How does smoking cannabis affect the lungs?
A study published in 2012 in the Journal of the American Medical Association (JAMA) found that smoking cannabis does not cause significant damage to the lungs. Tobacco, however, can be extremely damaging. Habitual cannabis consumers had greater lung capacity. In a 2014 study published in the International Journal of Cancer, researchers in New Zealand crunched the data for 6 separate studies that included a grand total of 2,159 lung cancer patients and 2,985 healthy controls and found there was little correlation between the long-term use of cannabis and lung cancer. Interestingly, anecdotes from COPD and emphysema patients report successfully easing symptoms of their conditions with medical cannabis oil. Evidence suggests that THC, the primary psychoactive in cannabis, is a potent bronchodilator.
Can cannabis use by a mother affect a developing fetus or newborn baby?

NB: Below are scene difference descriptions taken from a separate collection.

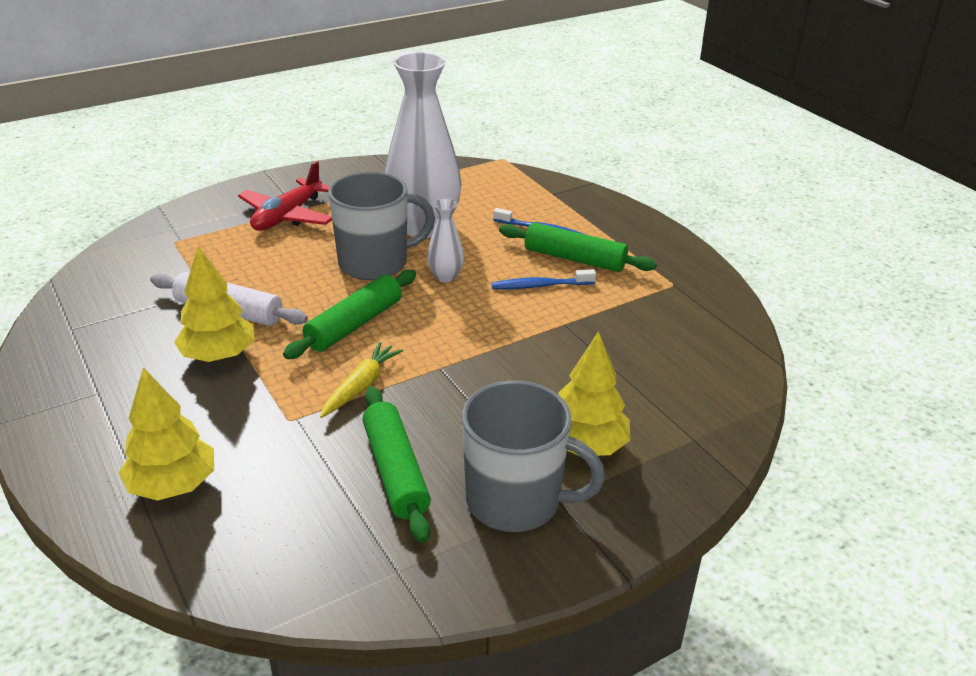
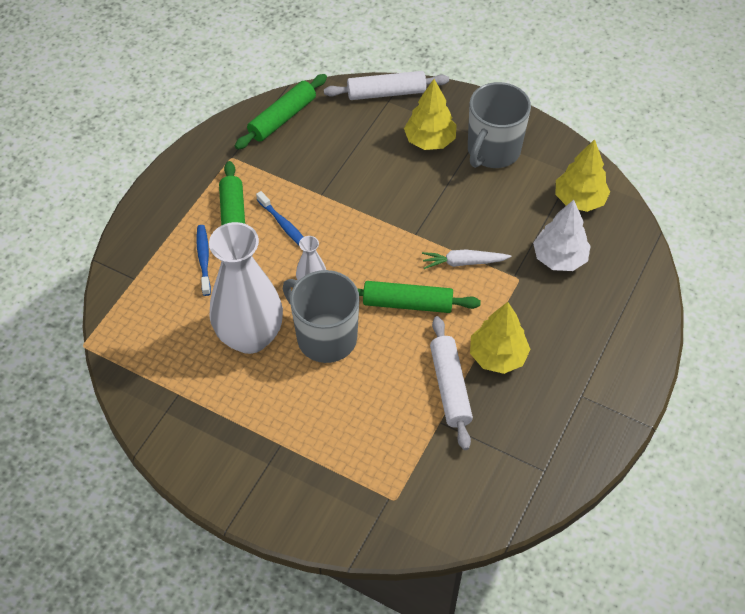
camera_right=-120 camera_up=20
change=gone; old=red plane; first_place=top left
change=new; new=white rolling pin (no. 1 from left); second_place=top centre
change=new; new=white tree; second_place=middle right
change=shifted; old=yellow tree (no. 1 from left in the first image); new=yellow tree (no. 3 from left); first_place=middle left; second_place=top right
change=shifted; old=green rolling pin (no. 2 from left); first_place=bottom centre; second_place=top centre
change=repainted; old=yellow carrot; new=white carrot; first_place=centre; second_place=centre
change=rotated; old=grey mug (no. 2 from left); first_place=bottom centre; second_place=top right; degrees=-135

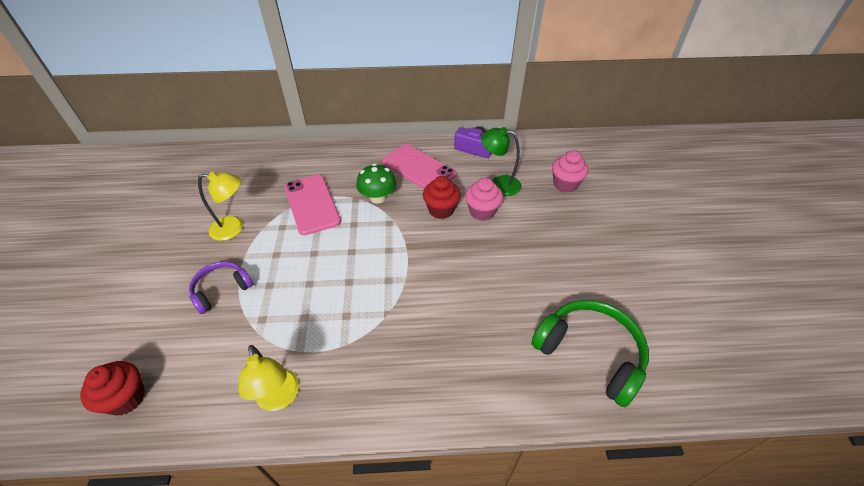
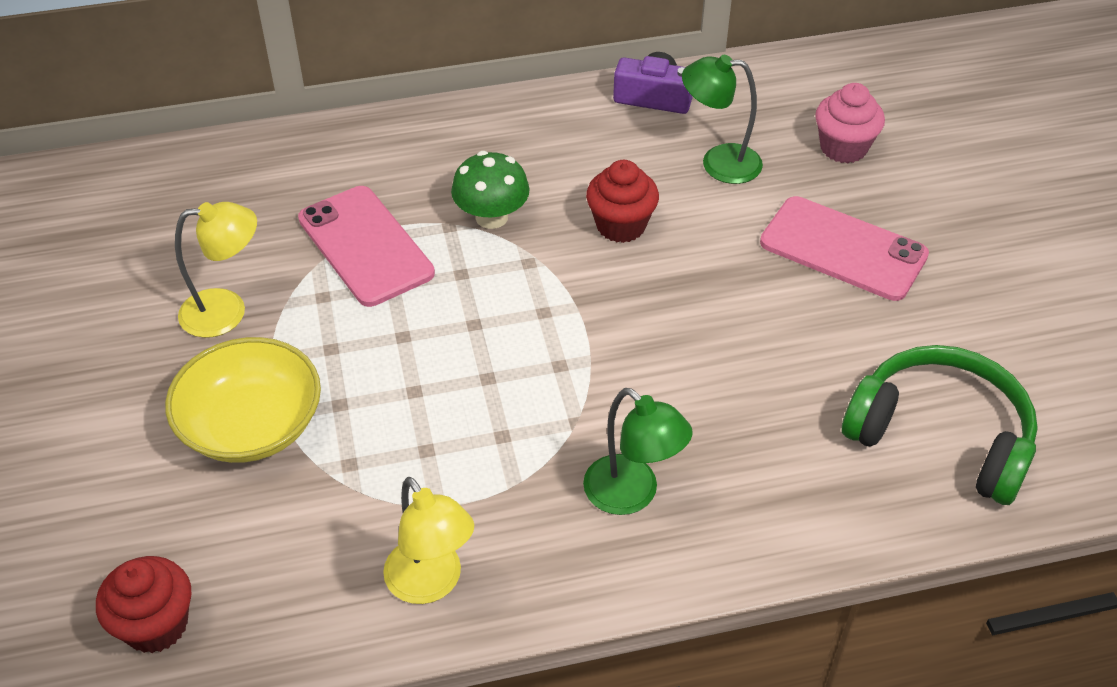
camera_right=-10 camera_up=0
change=gone; old=pink cupcake (no. 1 from left); first_place=centre
change=new; new=green lamp (no. 1 from left); second_place=centre
change=shifted; old=pink phone (no. 2 from left); first_place=centre; second_place=middle right
change=swapped; old=purple headphones; new=yellow bowl; first_place=middle left; second_place=middle left

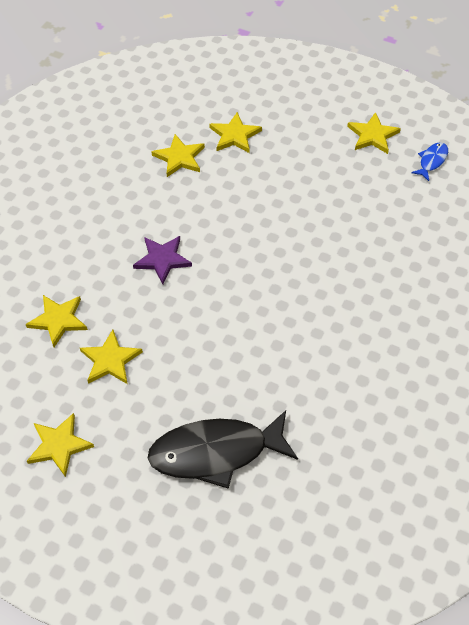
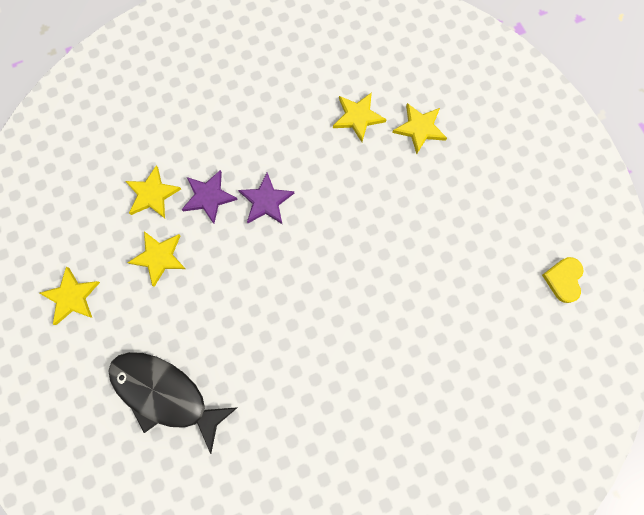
camera_right=40 camera_up=20
change=gone; old=yellow star (no. 6 from left); first_place=top right
change=new; new=purple star (no. 1 from left); second_place=middle left
change=swapped; old=blue fish; new=yellow heart; first_place=top right; second_place=middle right

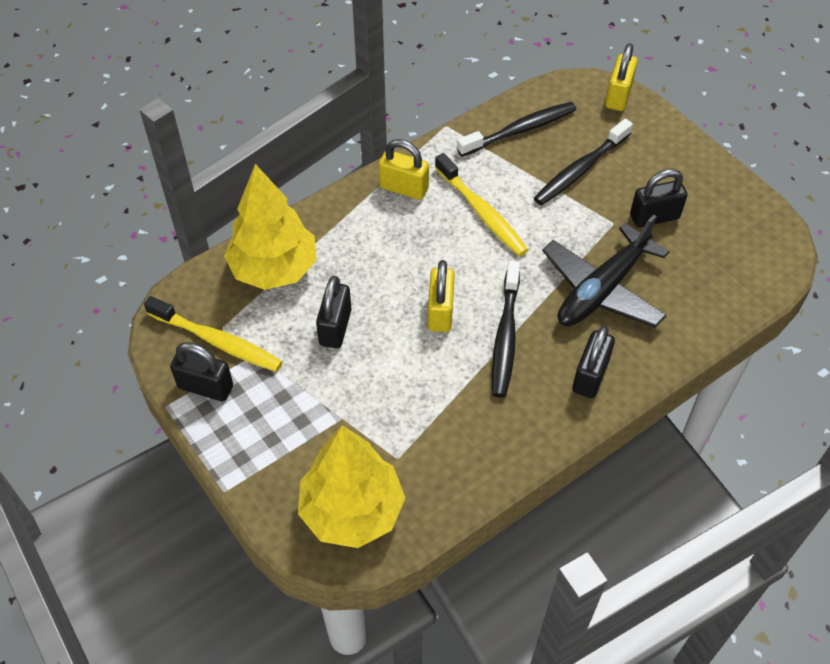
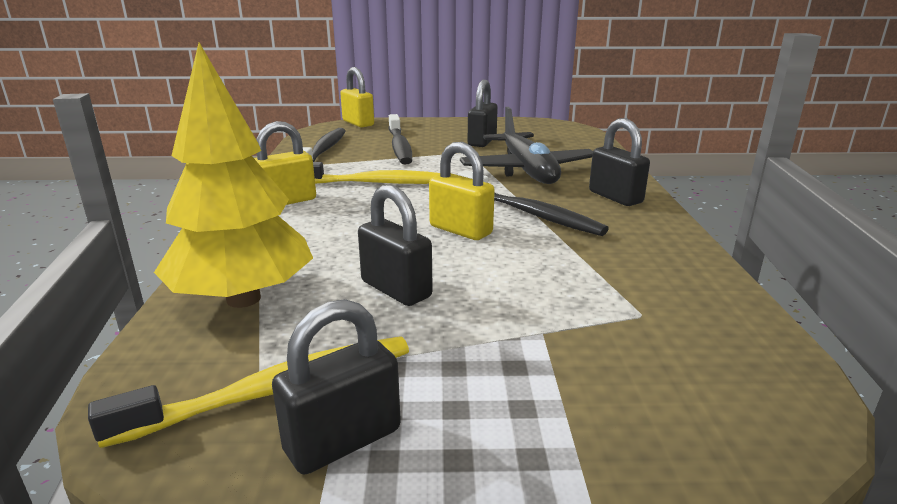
camera_right=-55 camera_up=-30
change=gone; old=yellow tree (no. 2 from left); first_place=bottom centre

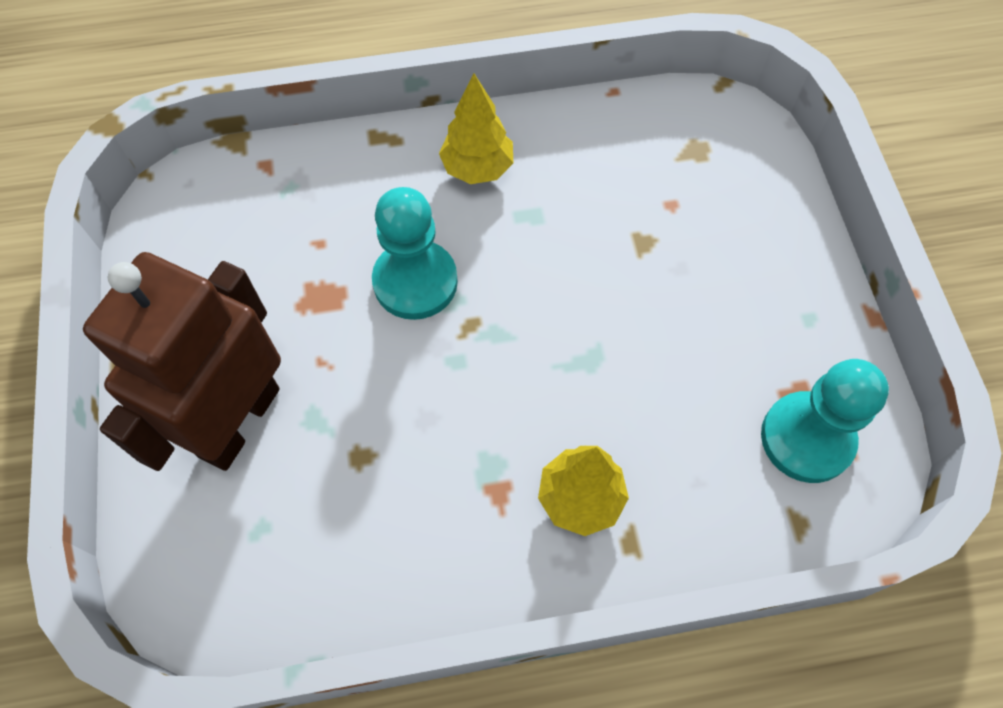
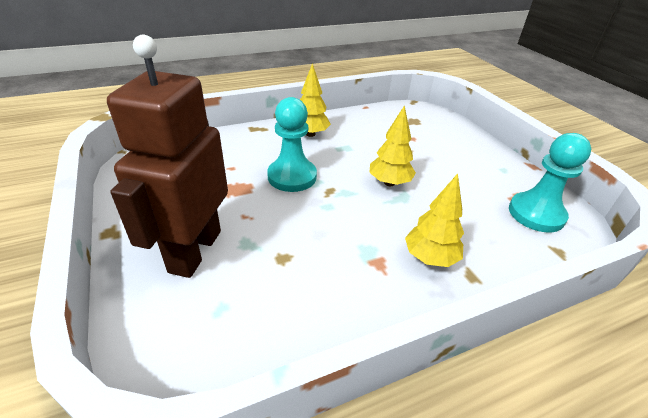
camera_right=-15 camera_up=-25
change=new; new=yellow tree (no. 2 from left); second_place=centre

A study published in the October 2016 issue of Obstetrics and Gynecology performed a systematic review and meta-analysis of observational studies that compared rates of cannabis use to birth outcomes. Dr. Shayna Conner and her team of researchers reported that there is no statistical correlation between cannabis use and any negative birth outcome. They concluded that, “Maternal marijuana use during pregnancy is not an independent risk factor for adverse neonatal outcomes after adjusting for confounding factors. Thus, the association between maternal marijuana use and adverse outcomes appears attributable to concomitant tobacco use and other confounding factors.”
Does cannabis produce withdrawal symptoms when someone quits using it?
According to Dr. Gorelick, author of a 2010 study, “Cannabis is a psychoactive drug which activates the same brain reward regions as do other abused drugs, such as alcohol, tobacco, cocaine, etc.” However, he confirms that cannabis withdrawal is mostly psychological rather than physical and never directly life-threatening — unlike withdrawal from alcohol, sedatives, or opiates. Fortunately, patients using medical cannabis can microdose, using THC-based medicine sparingly, and take breaks during treatment if possible.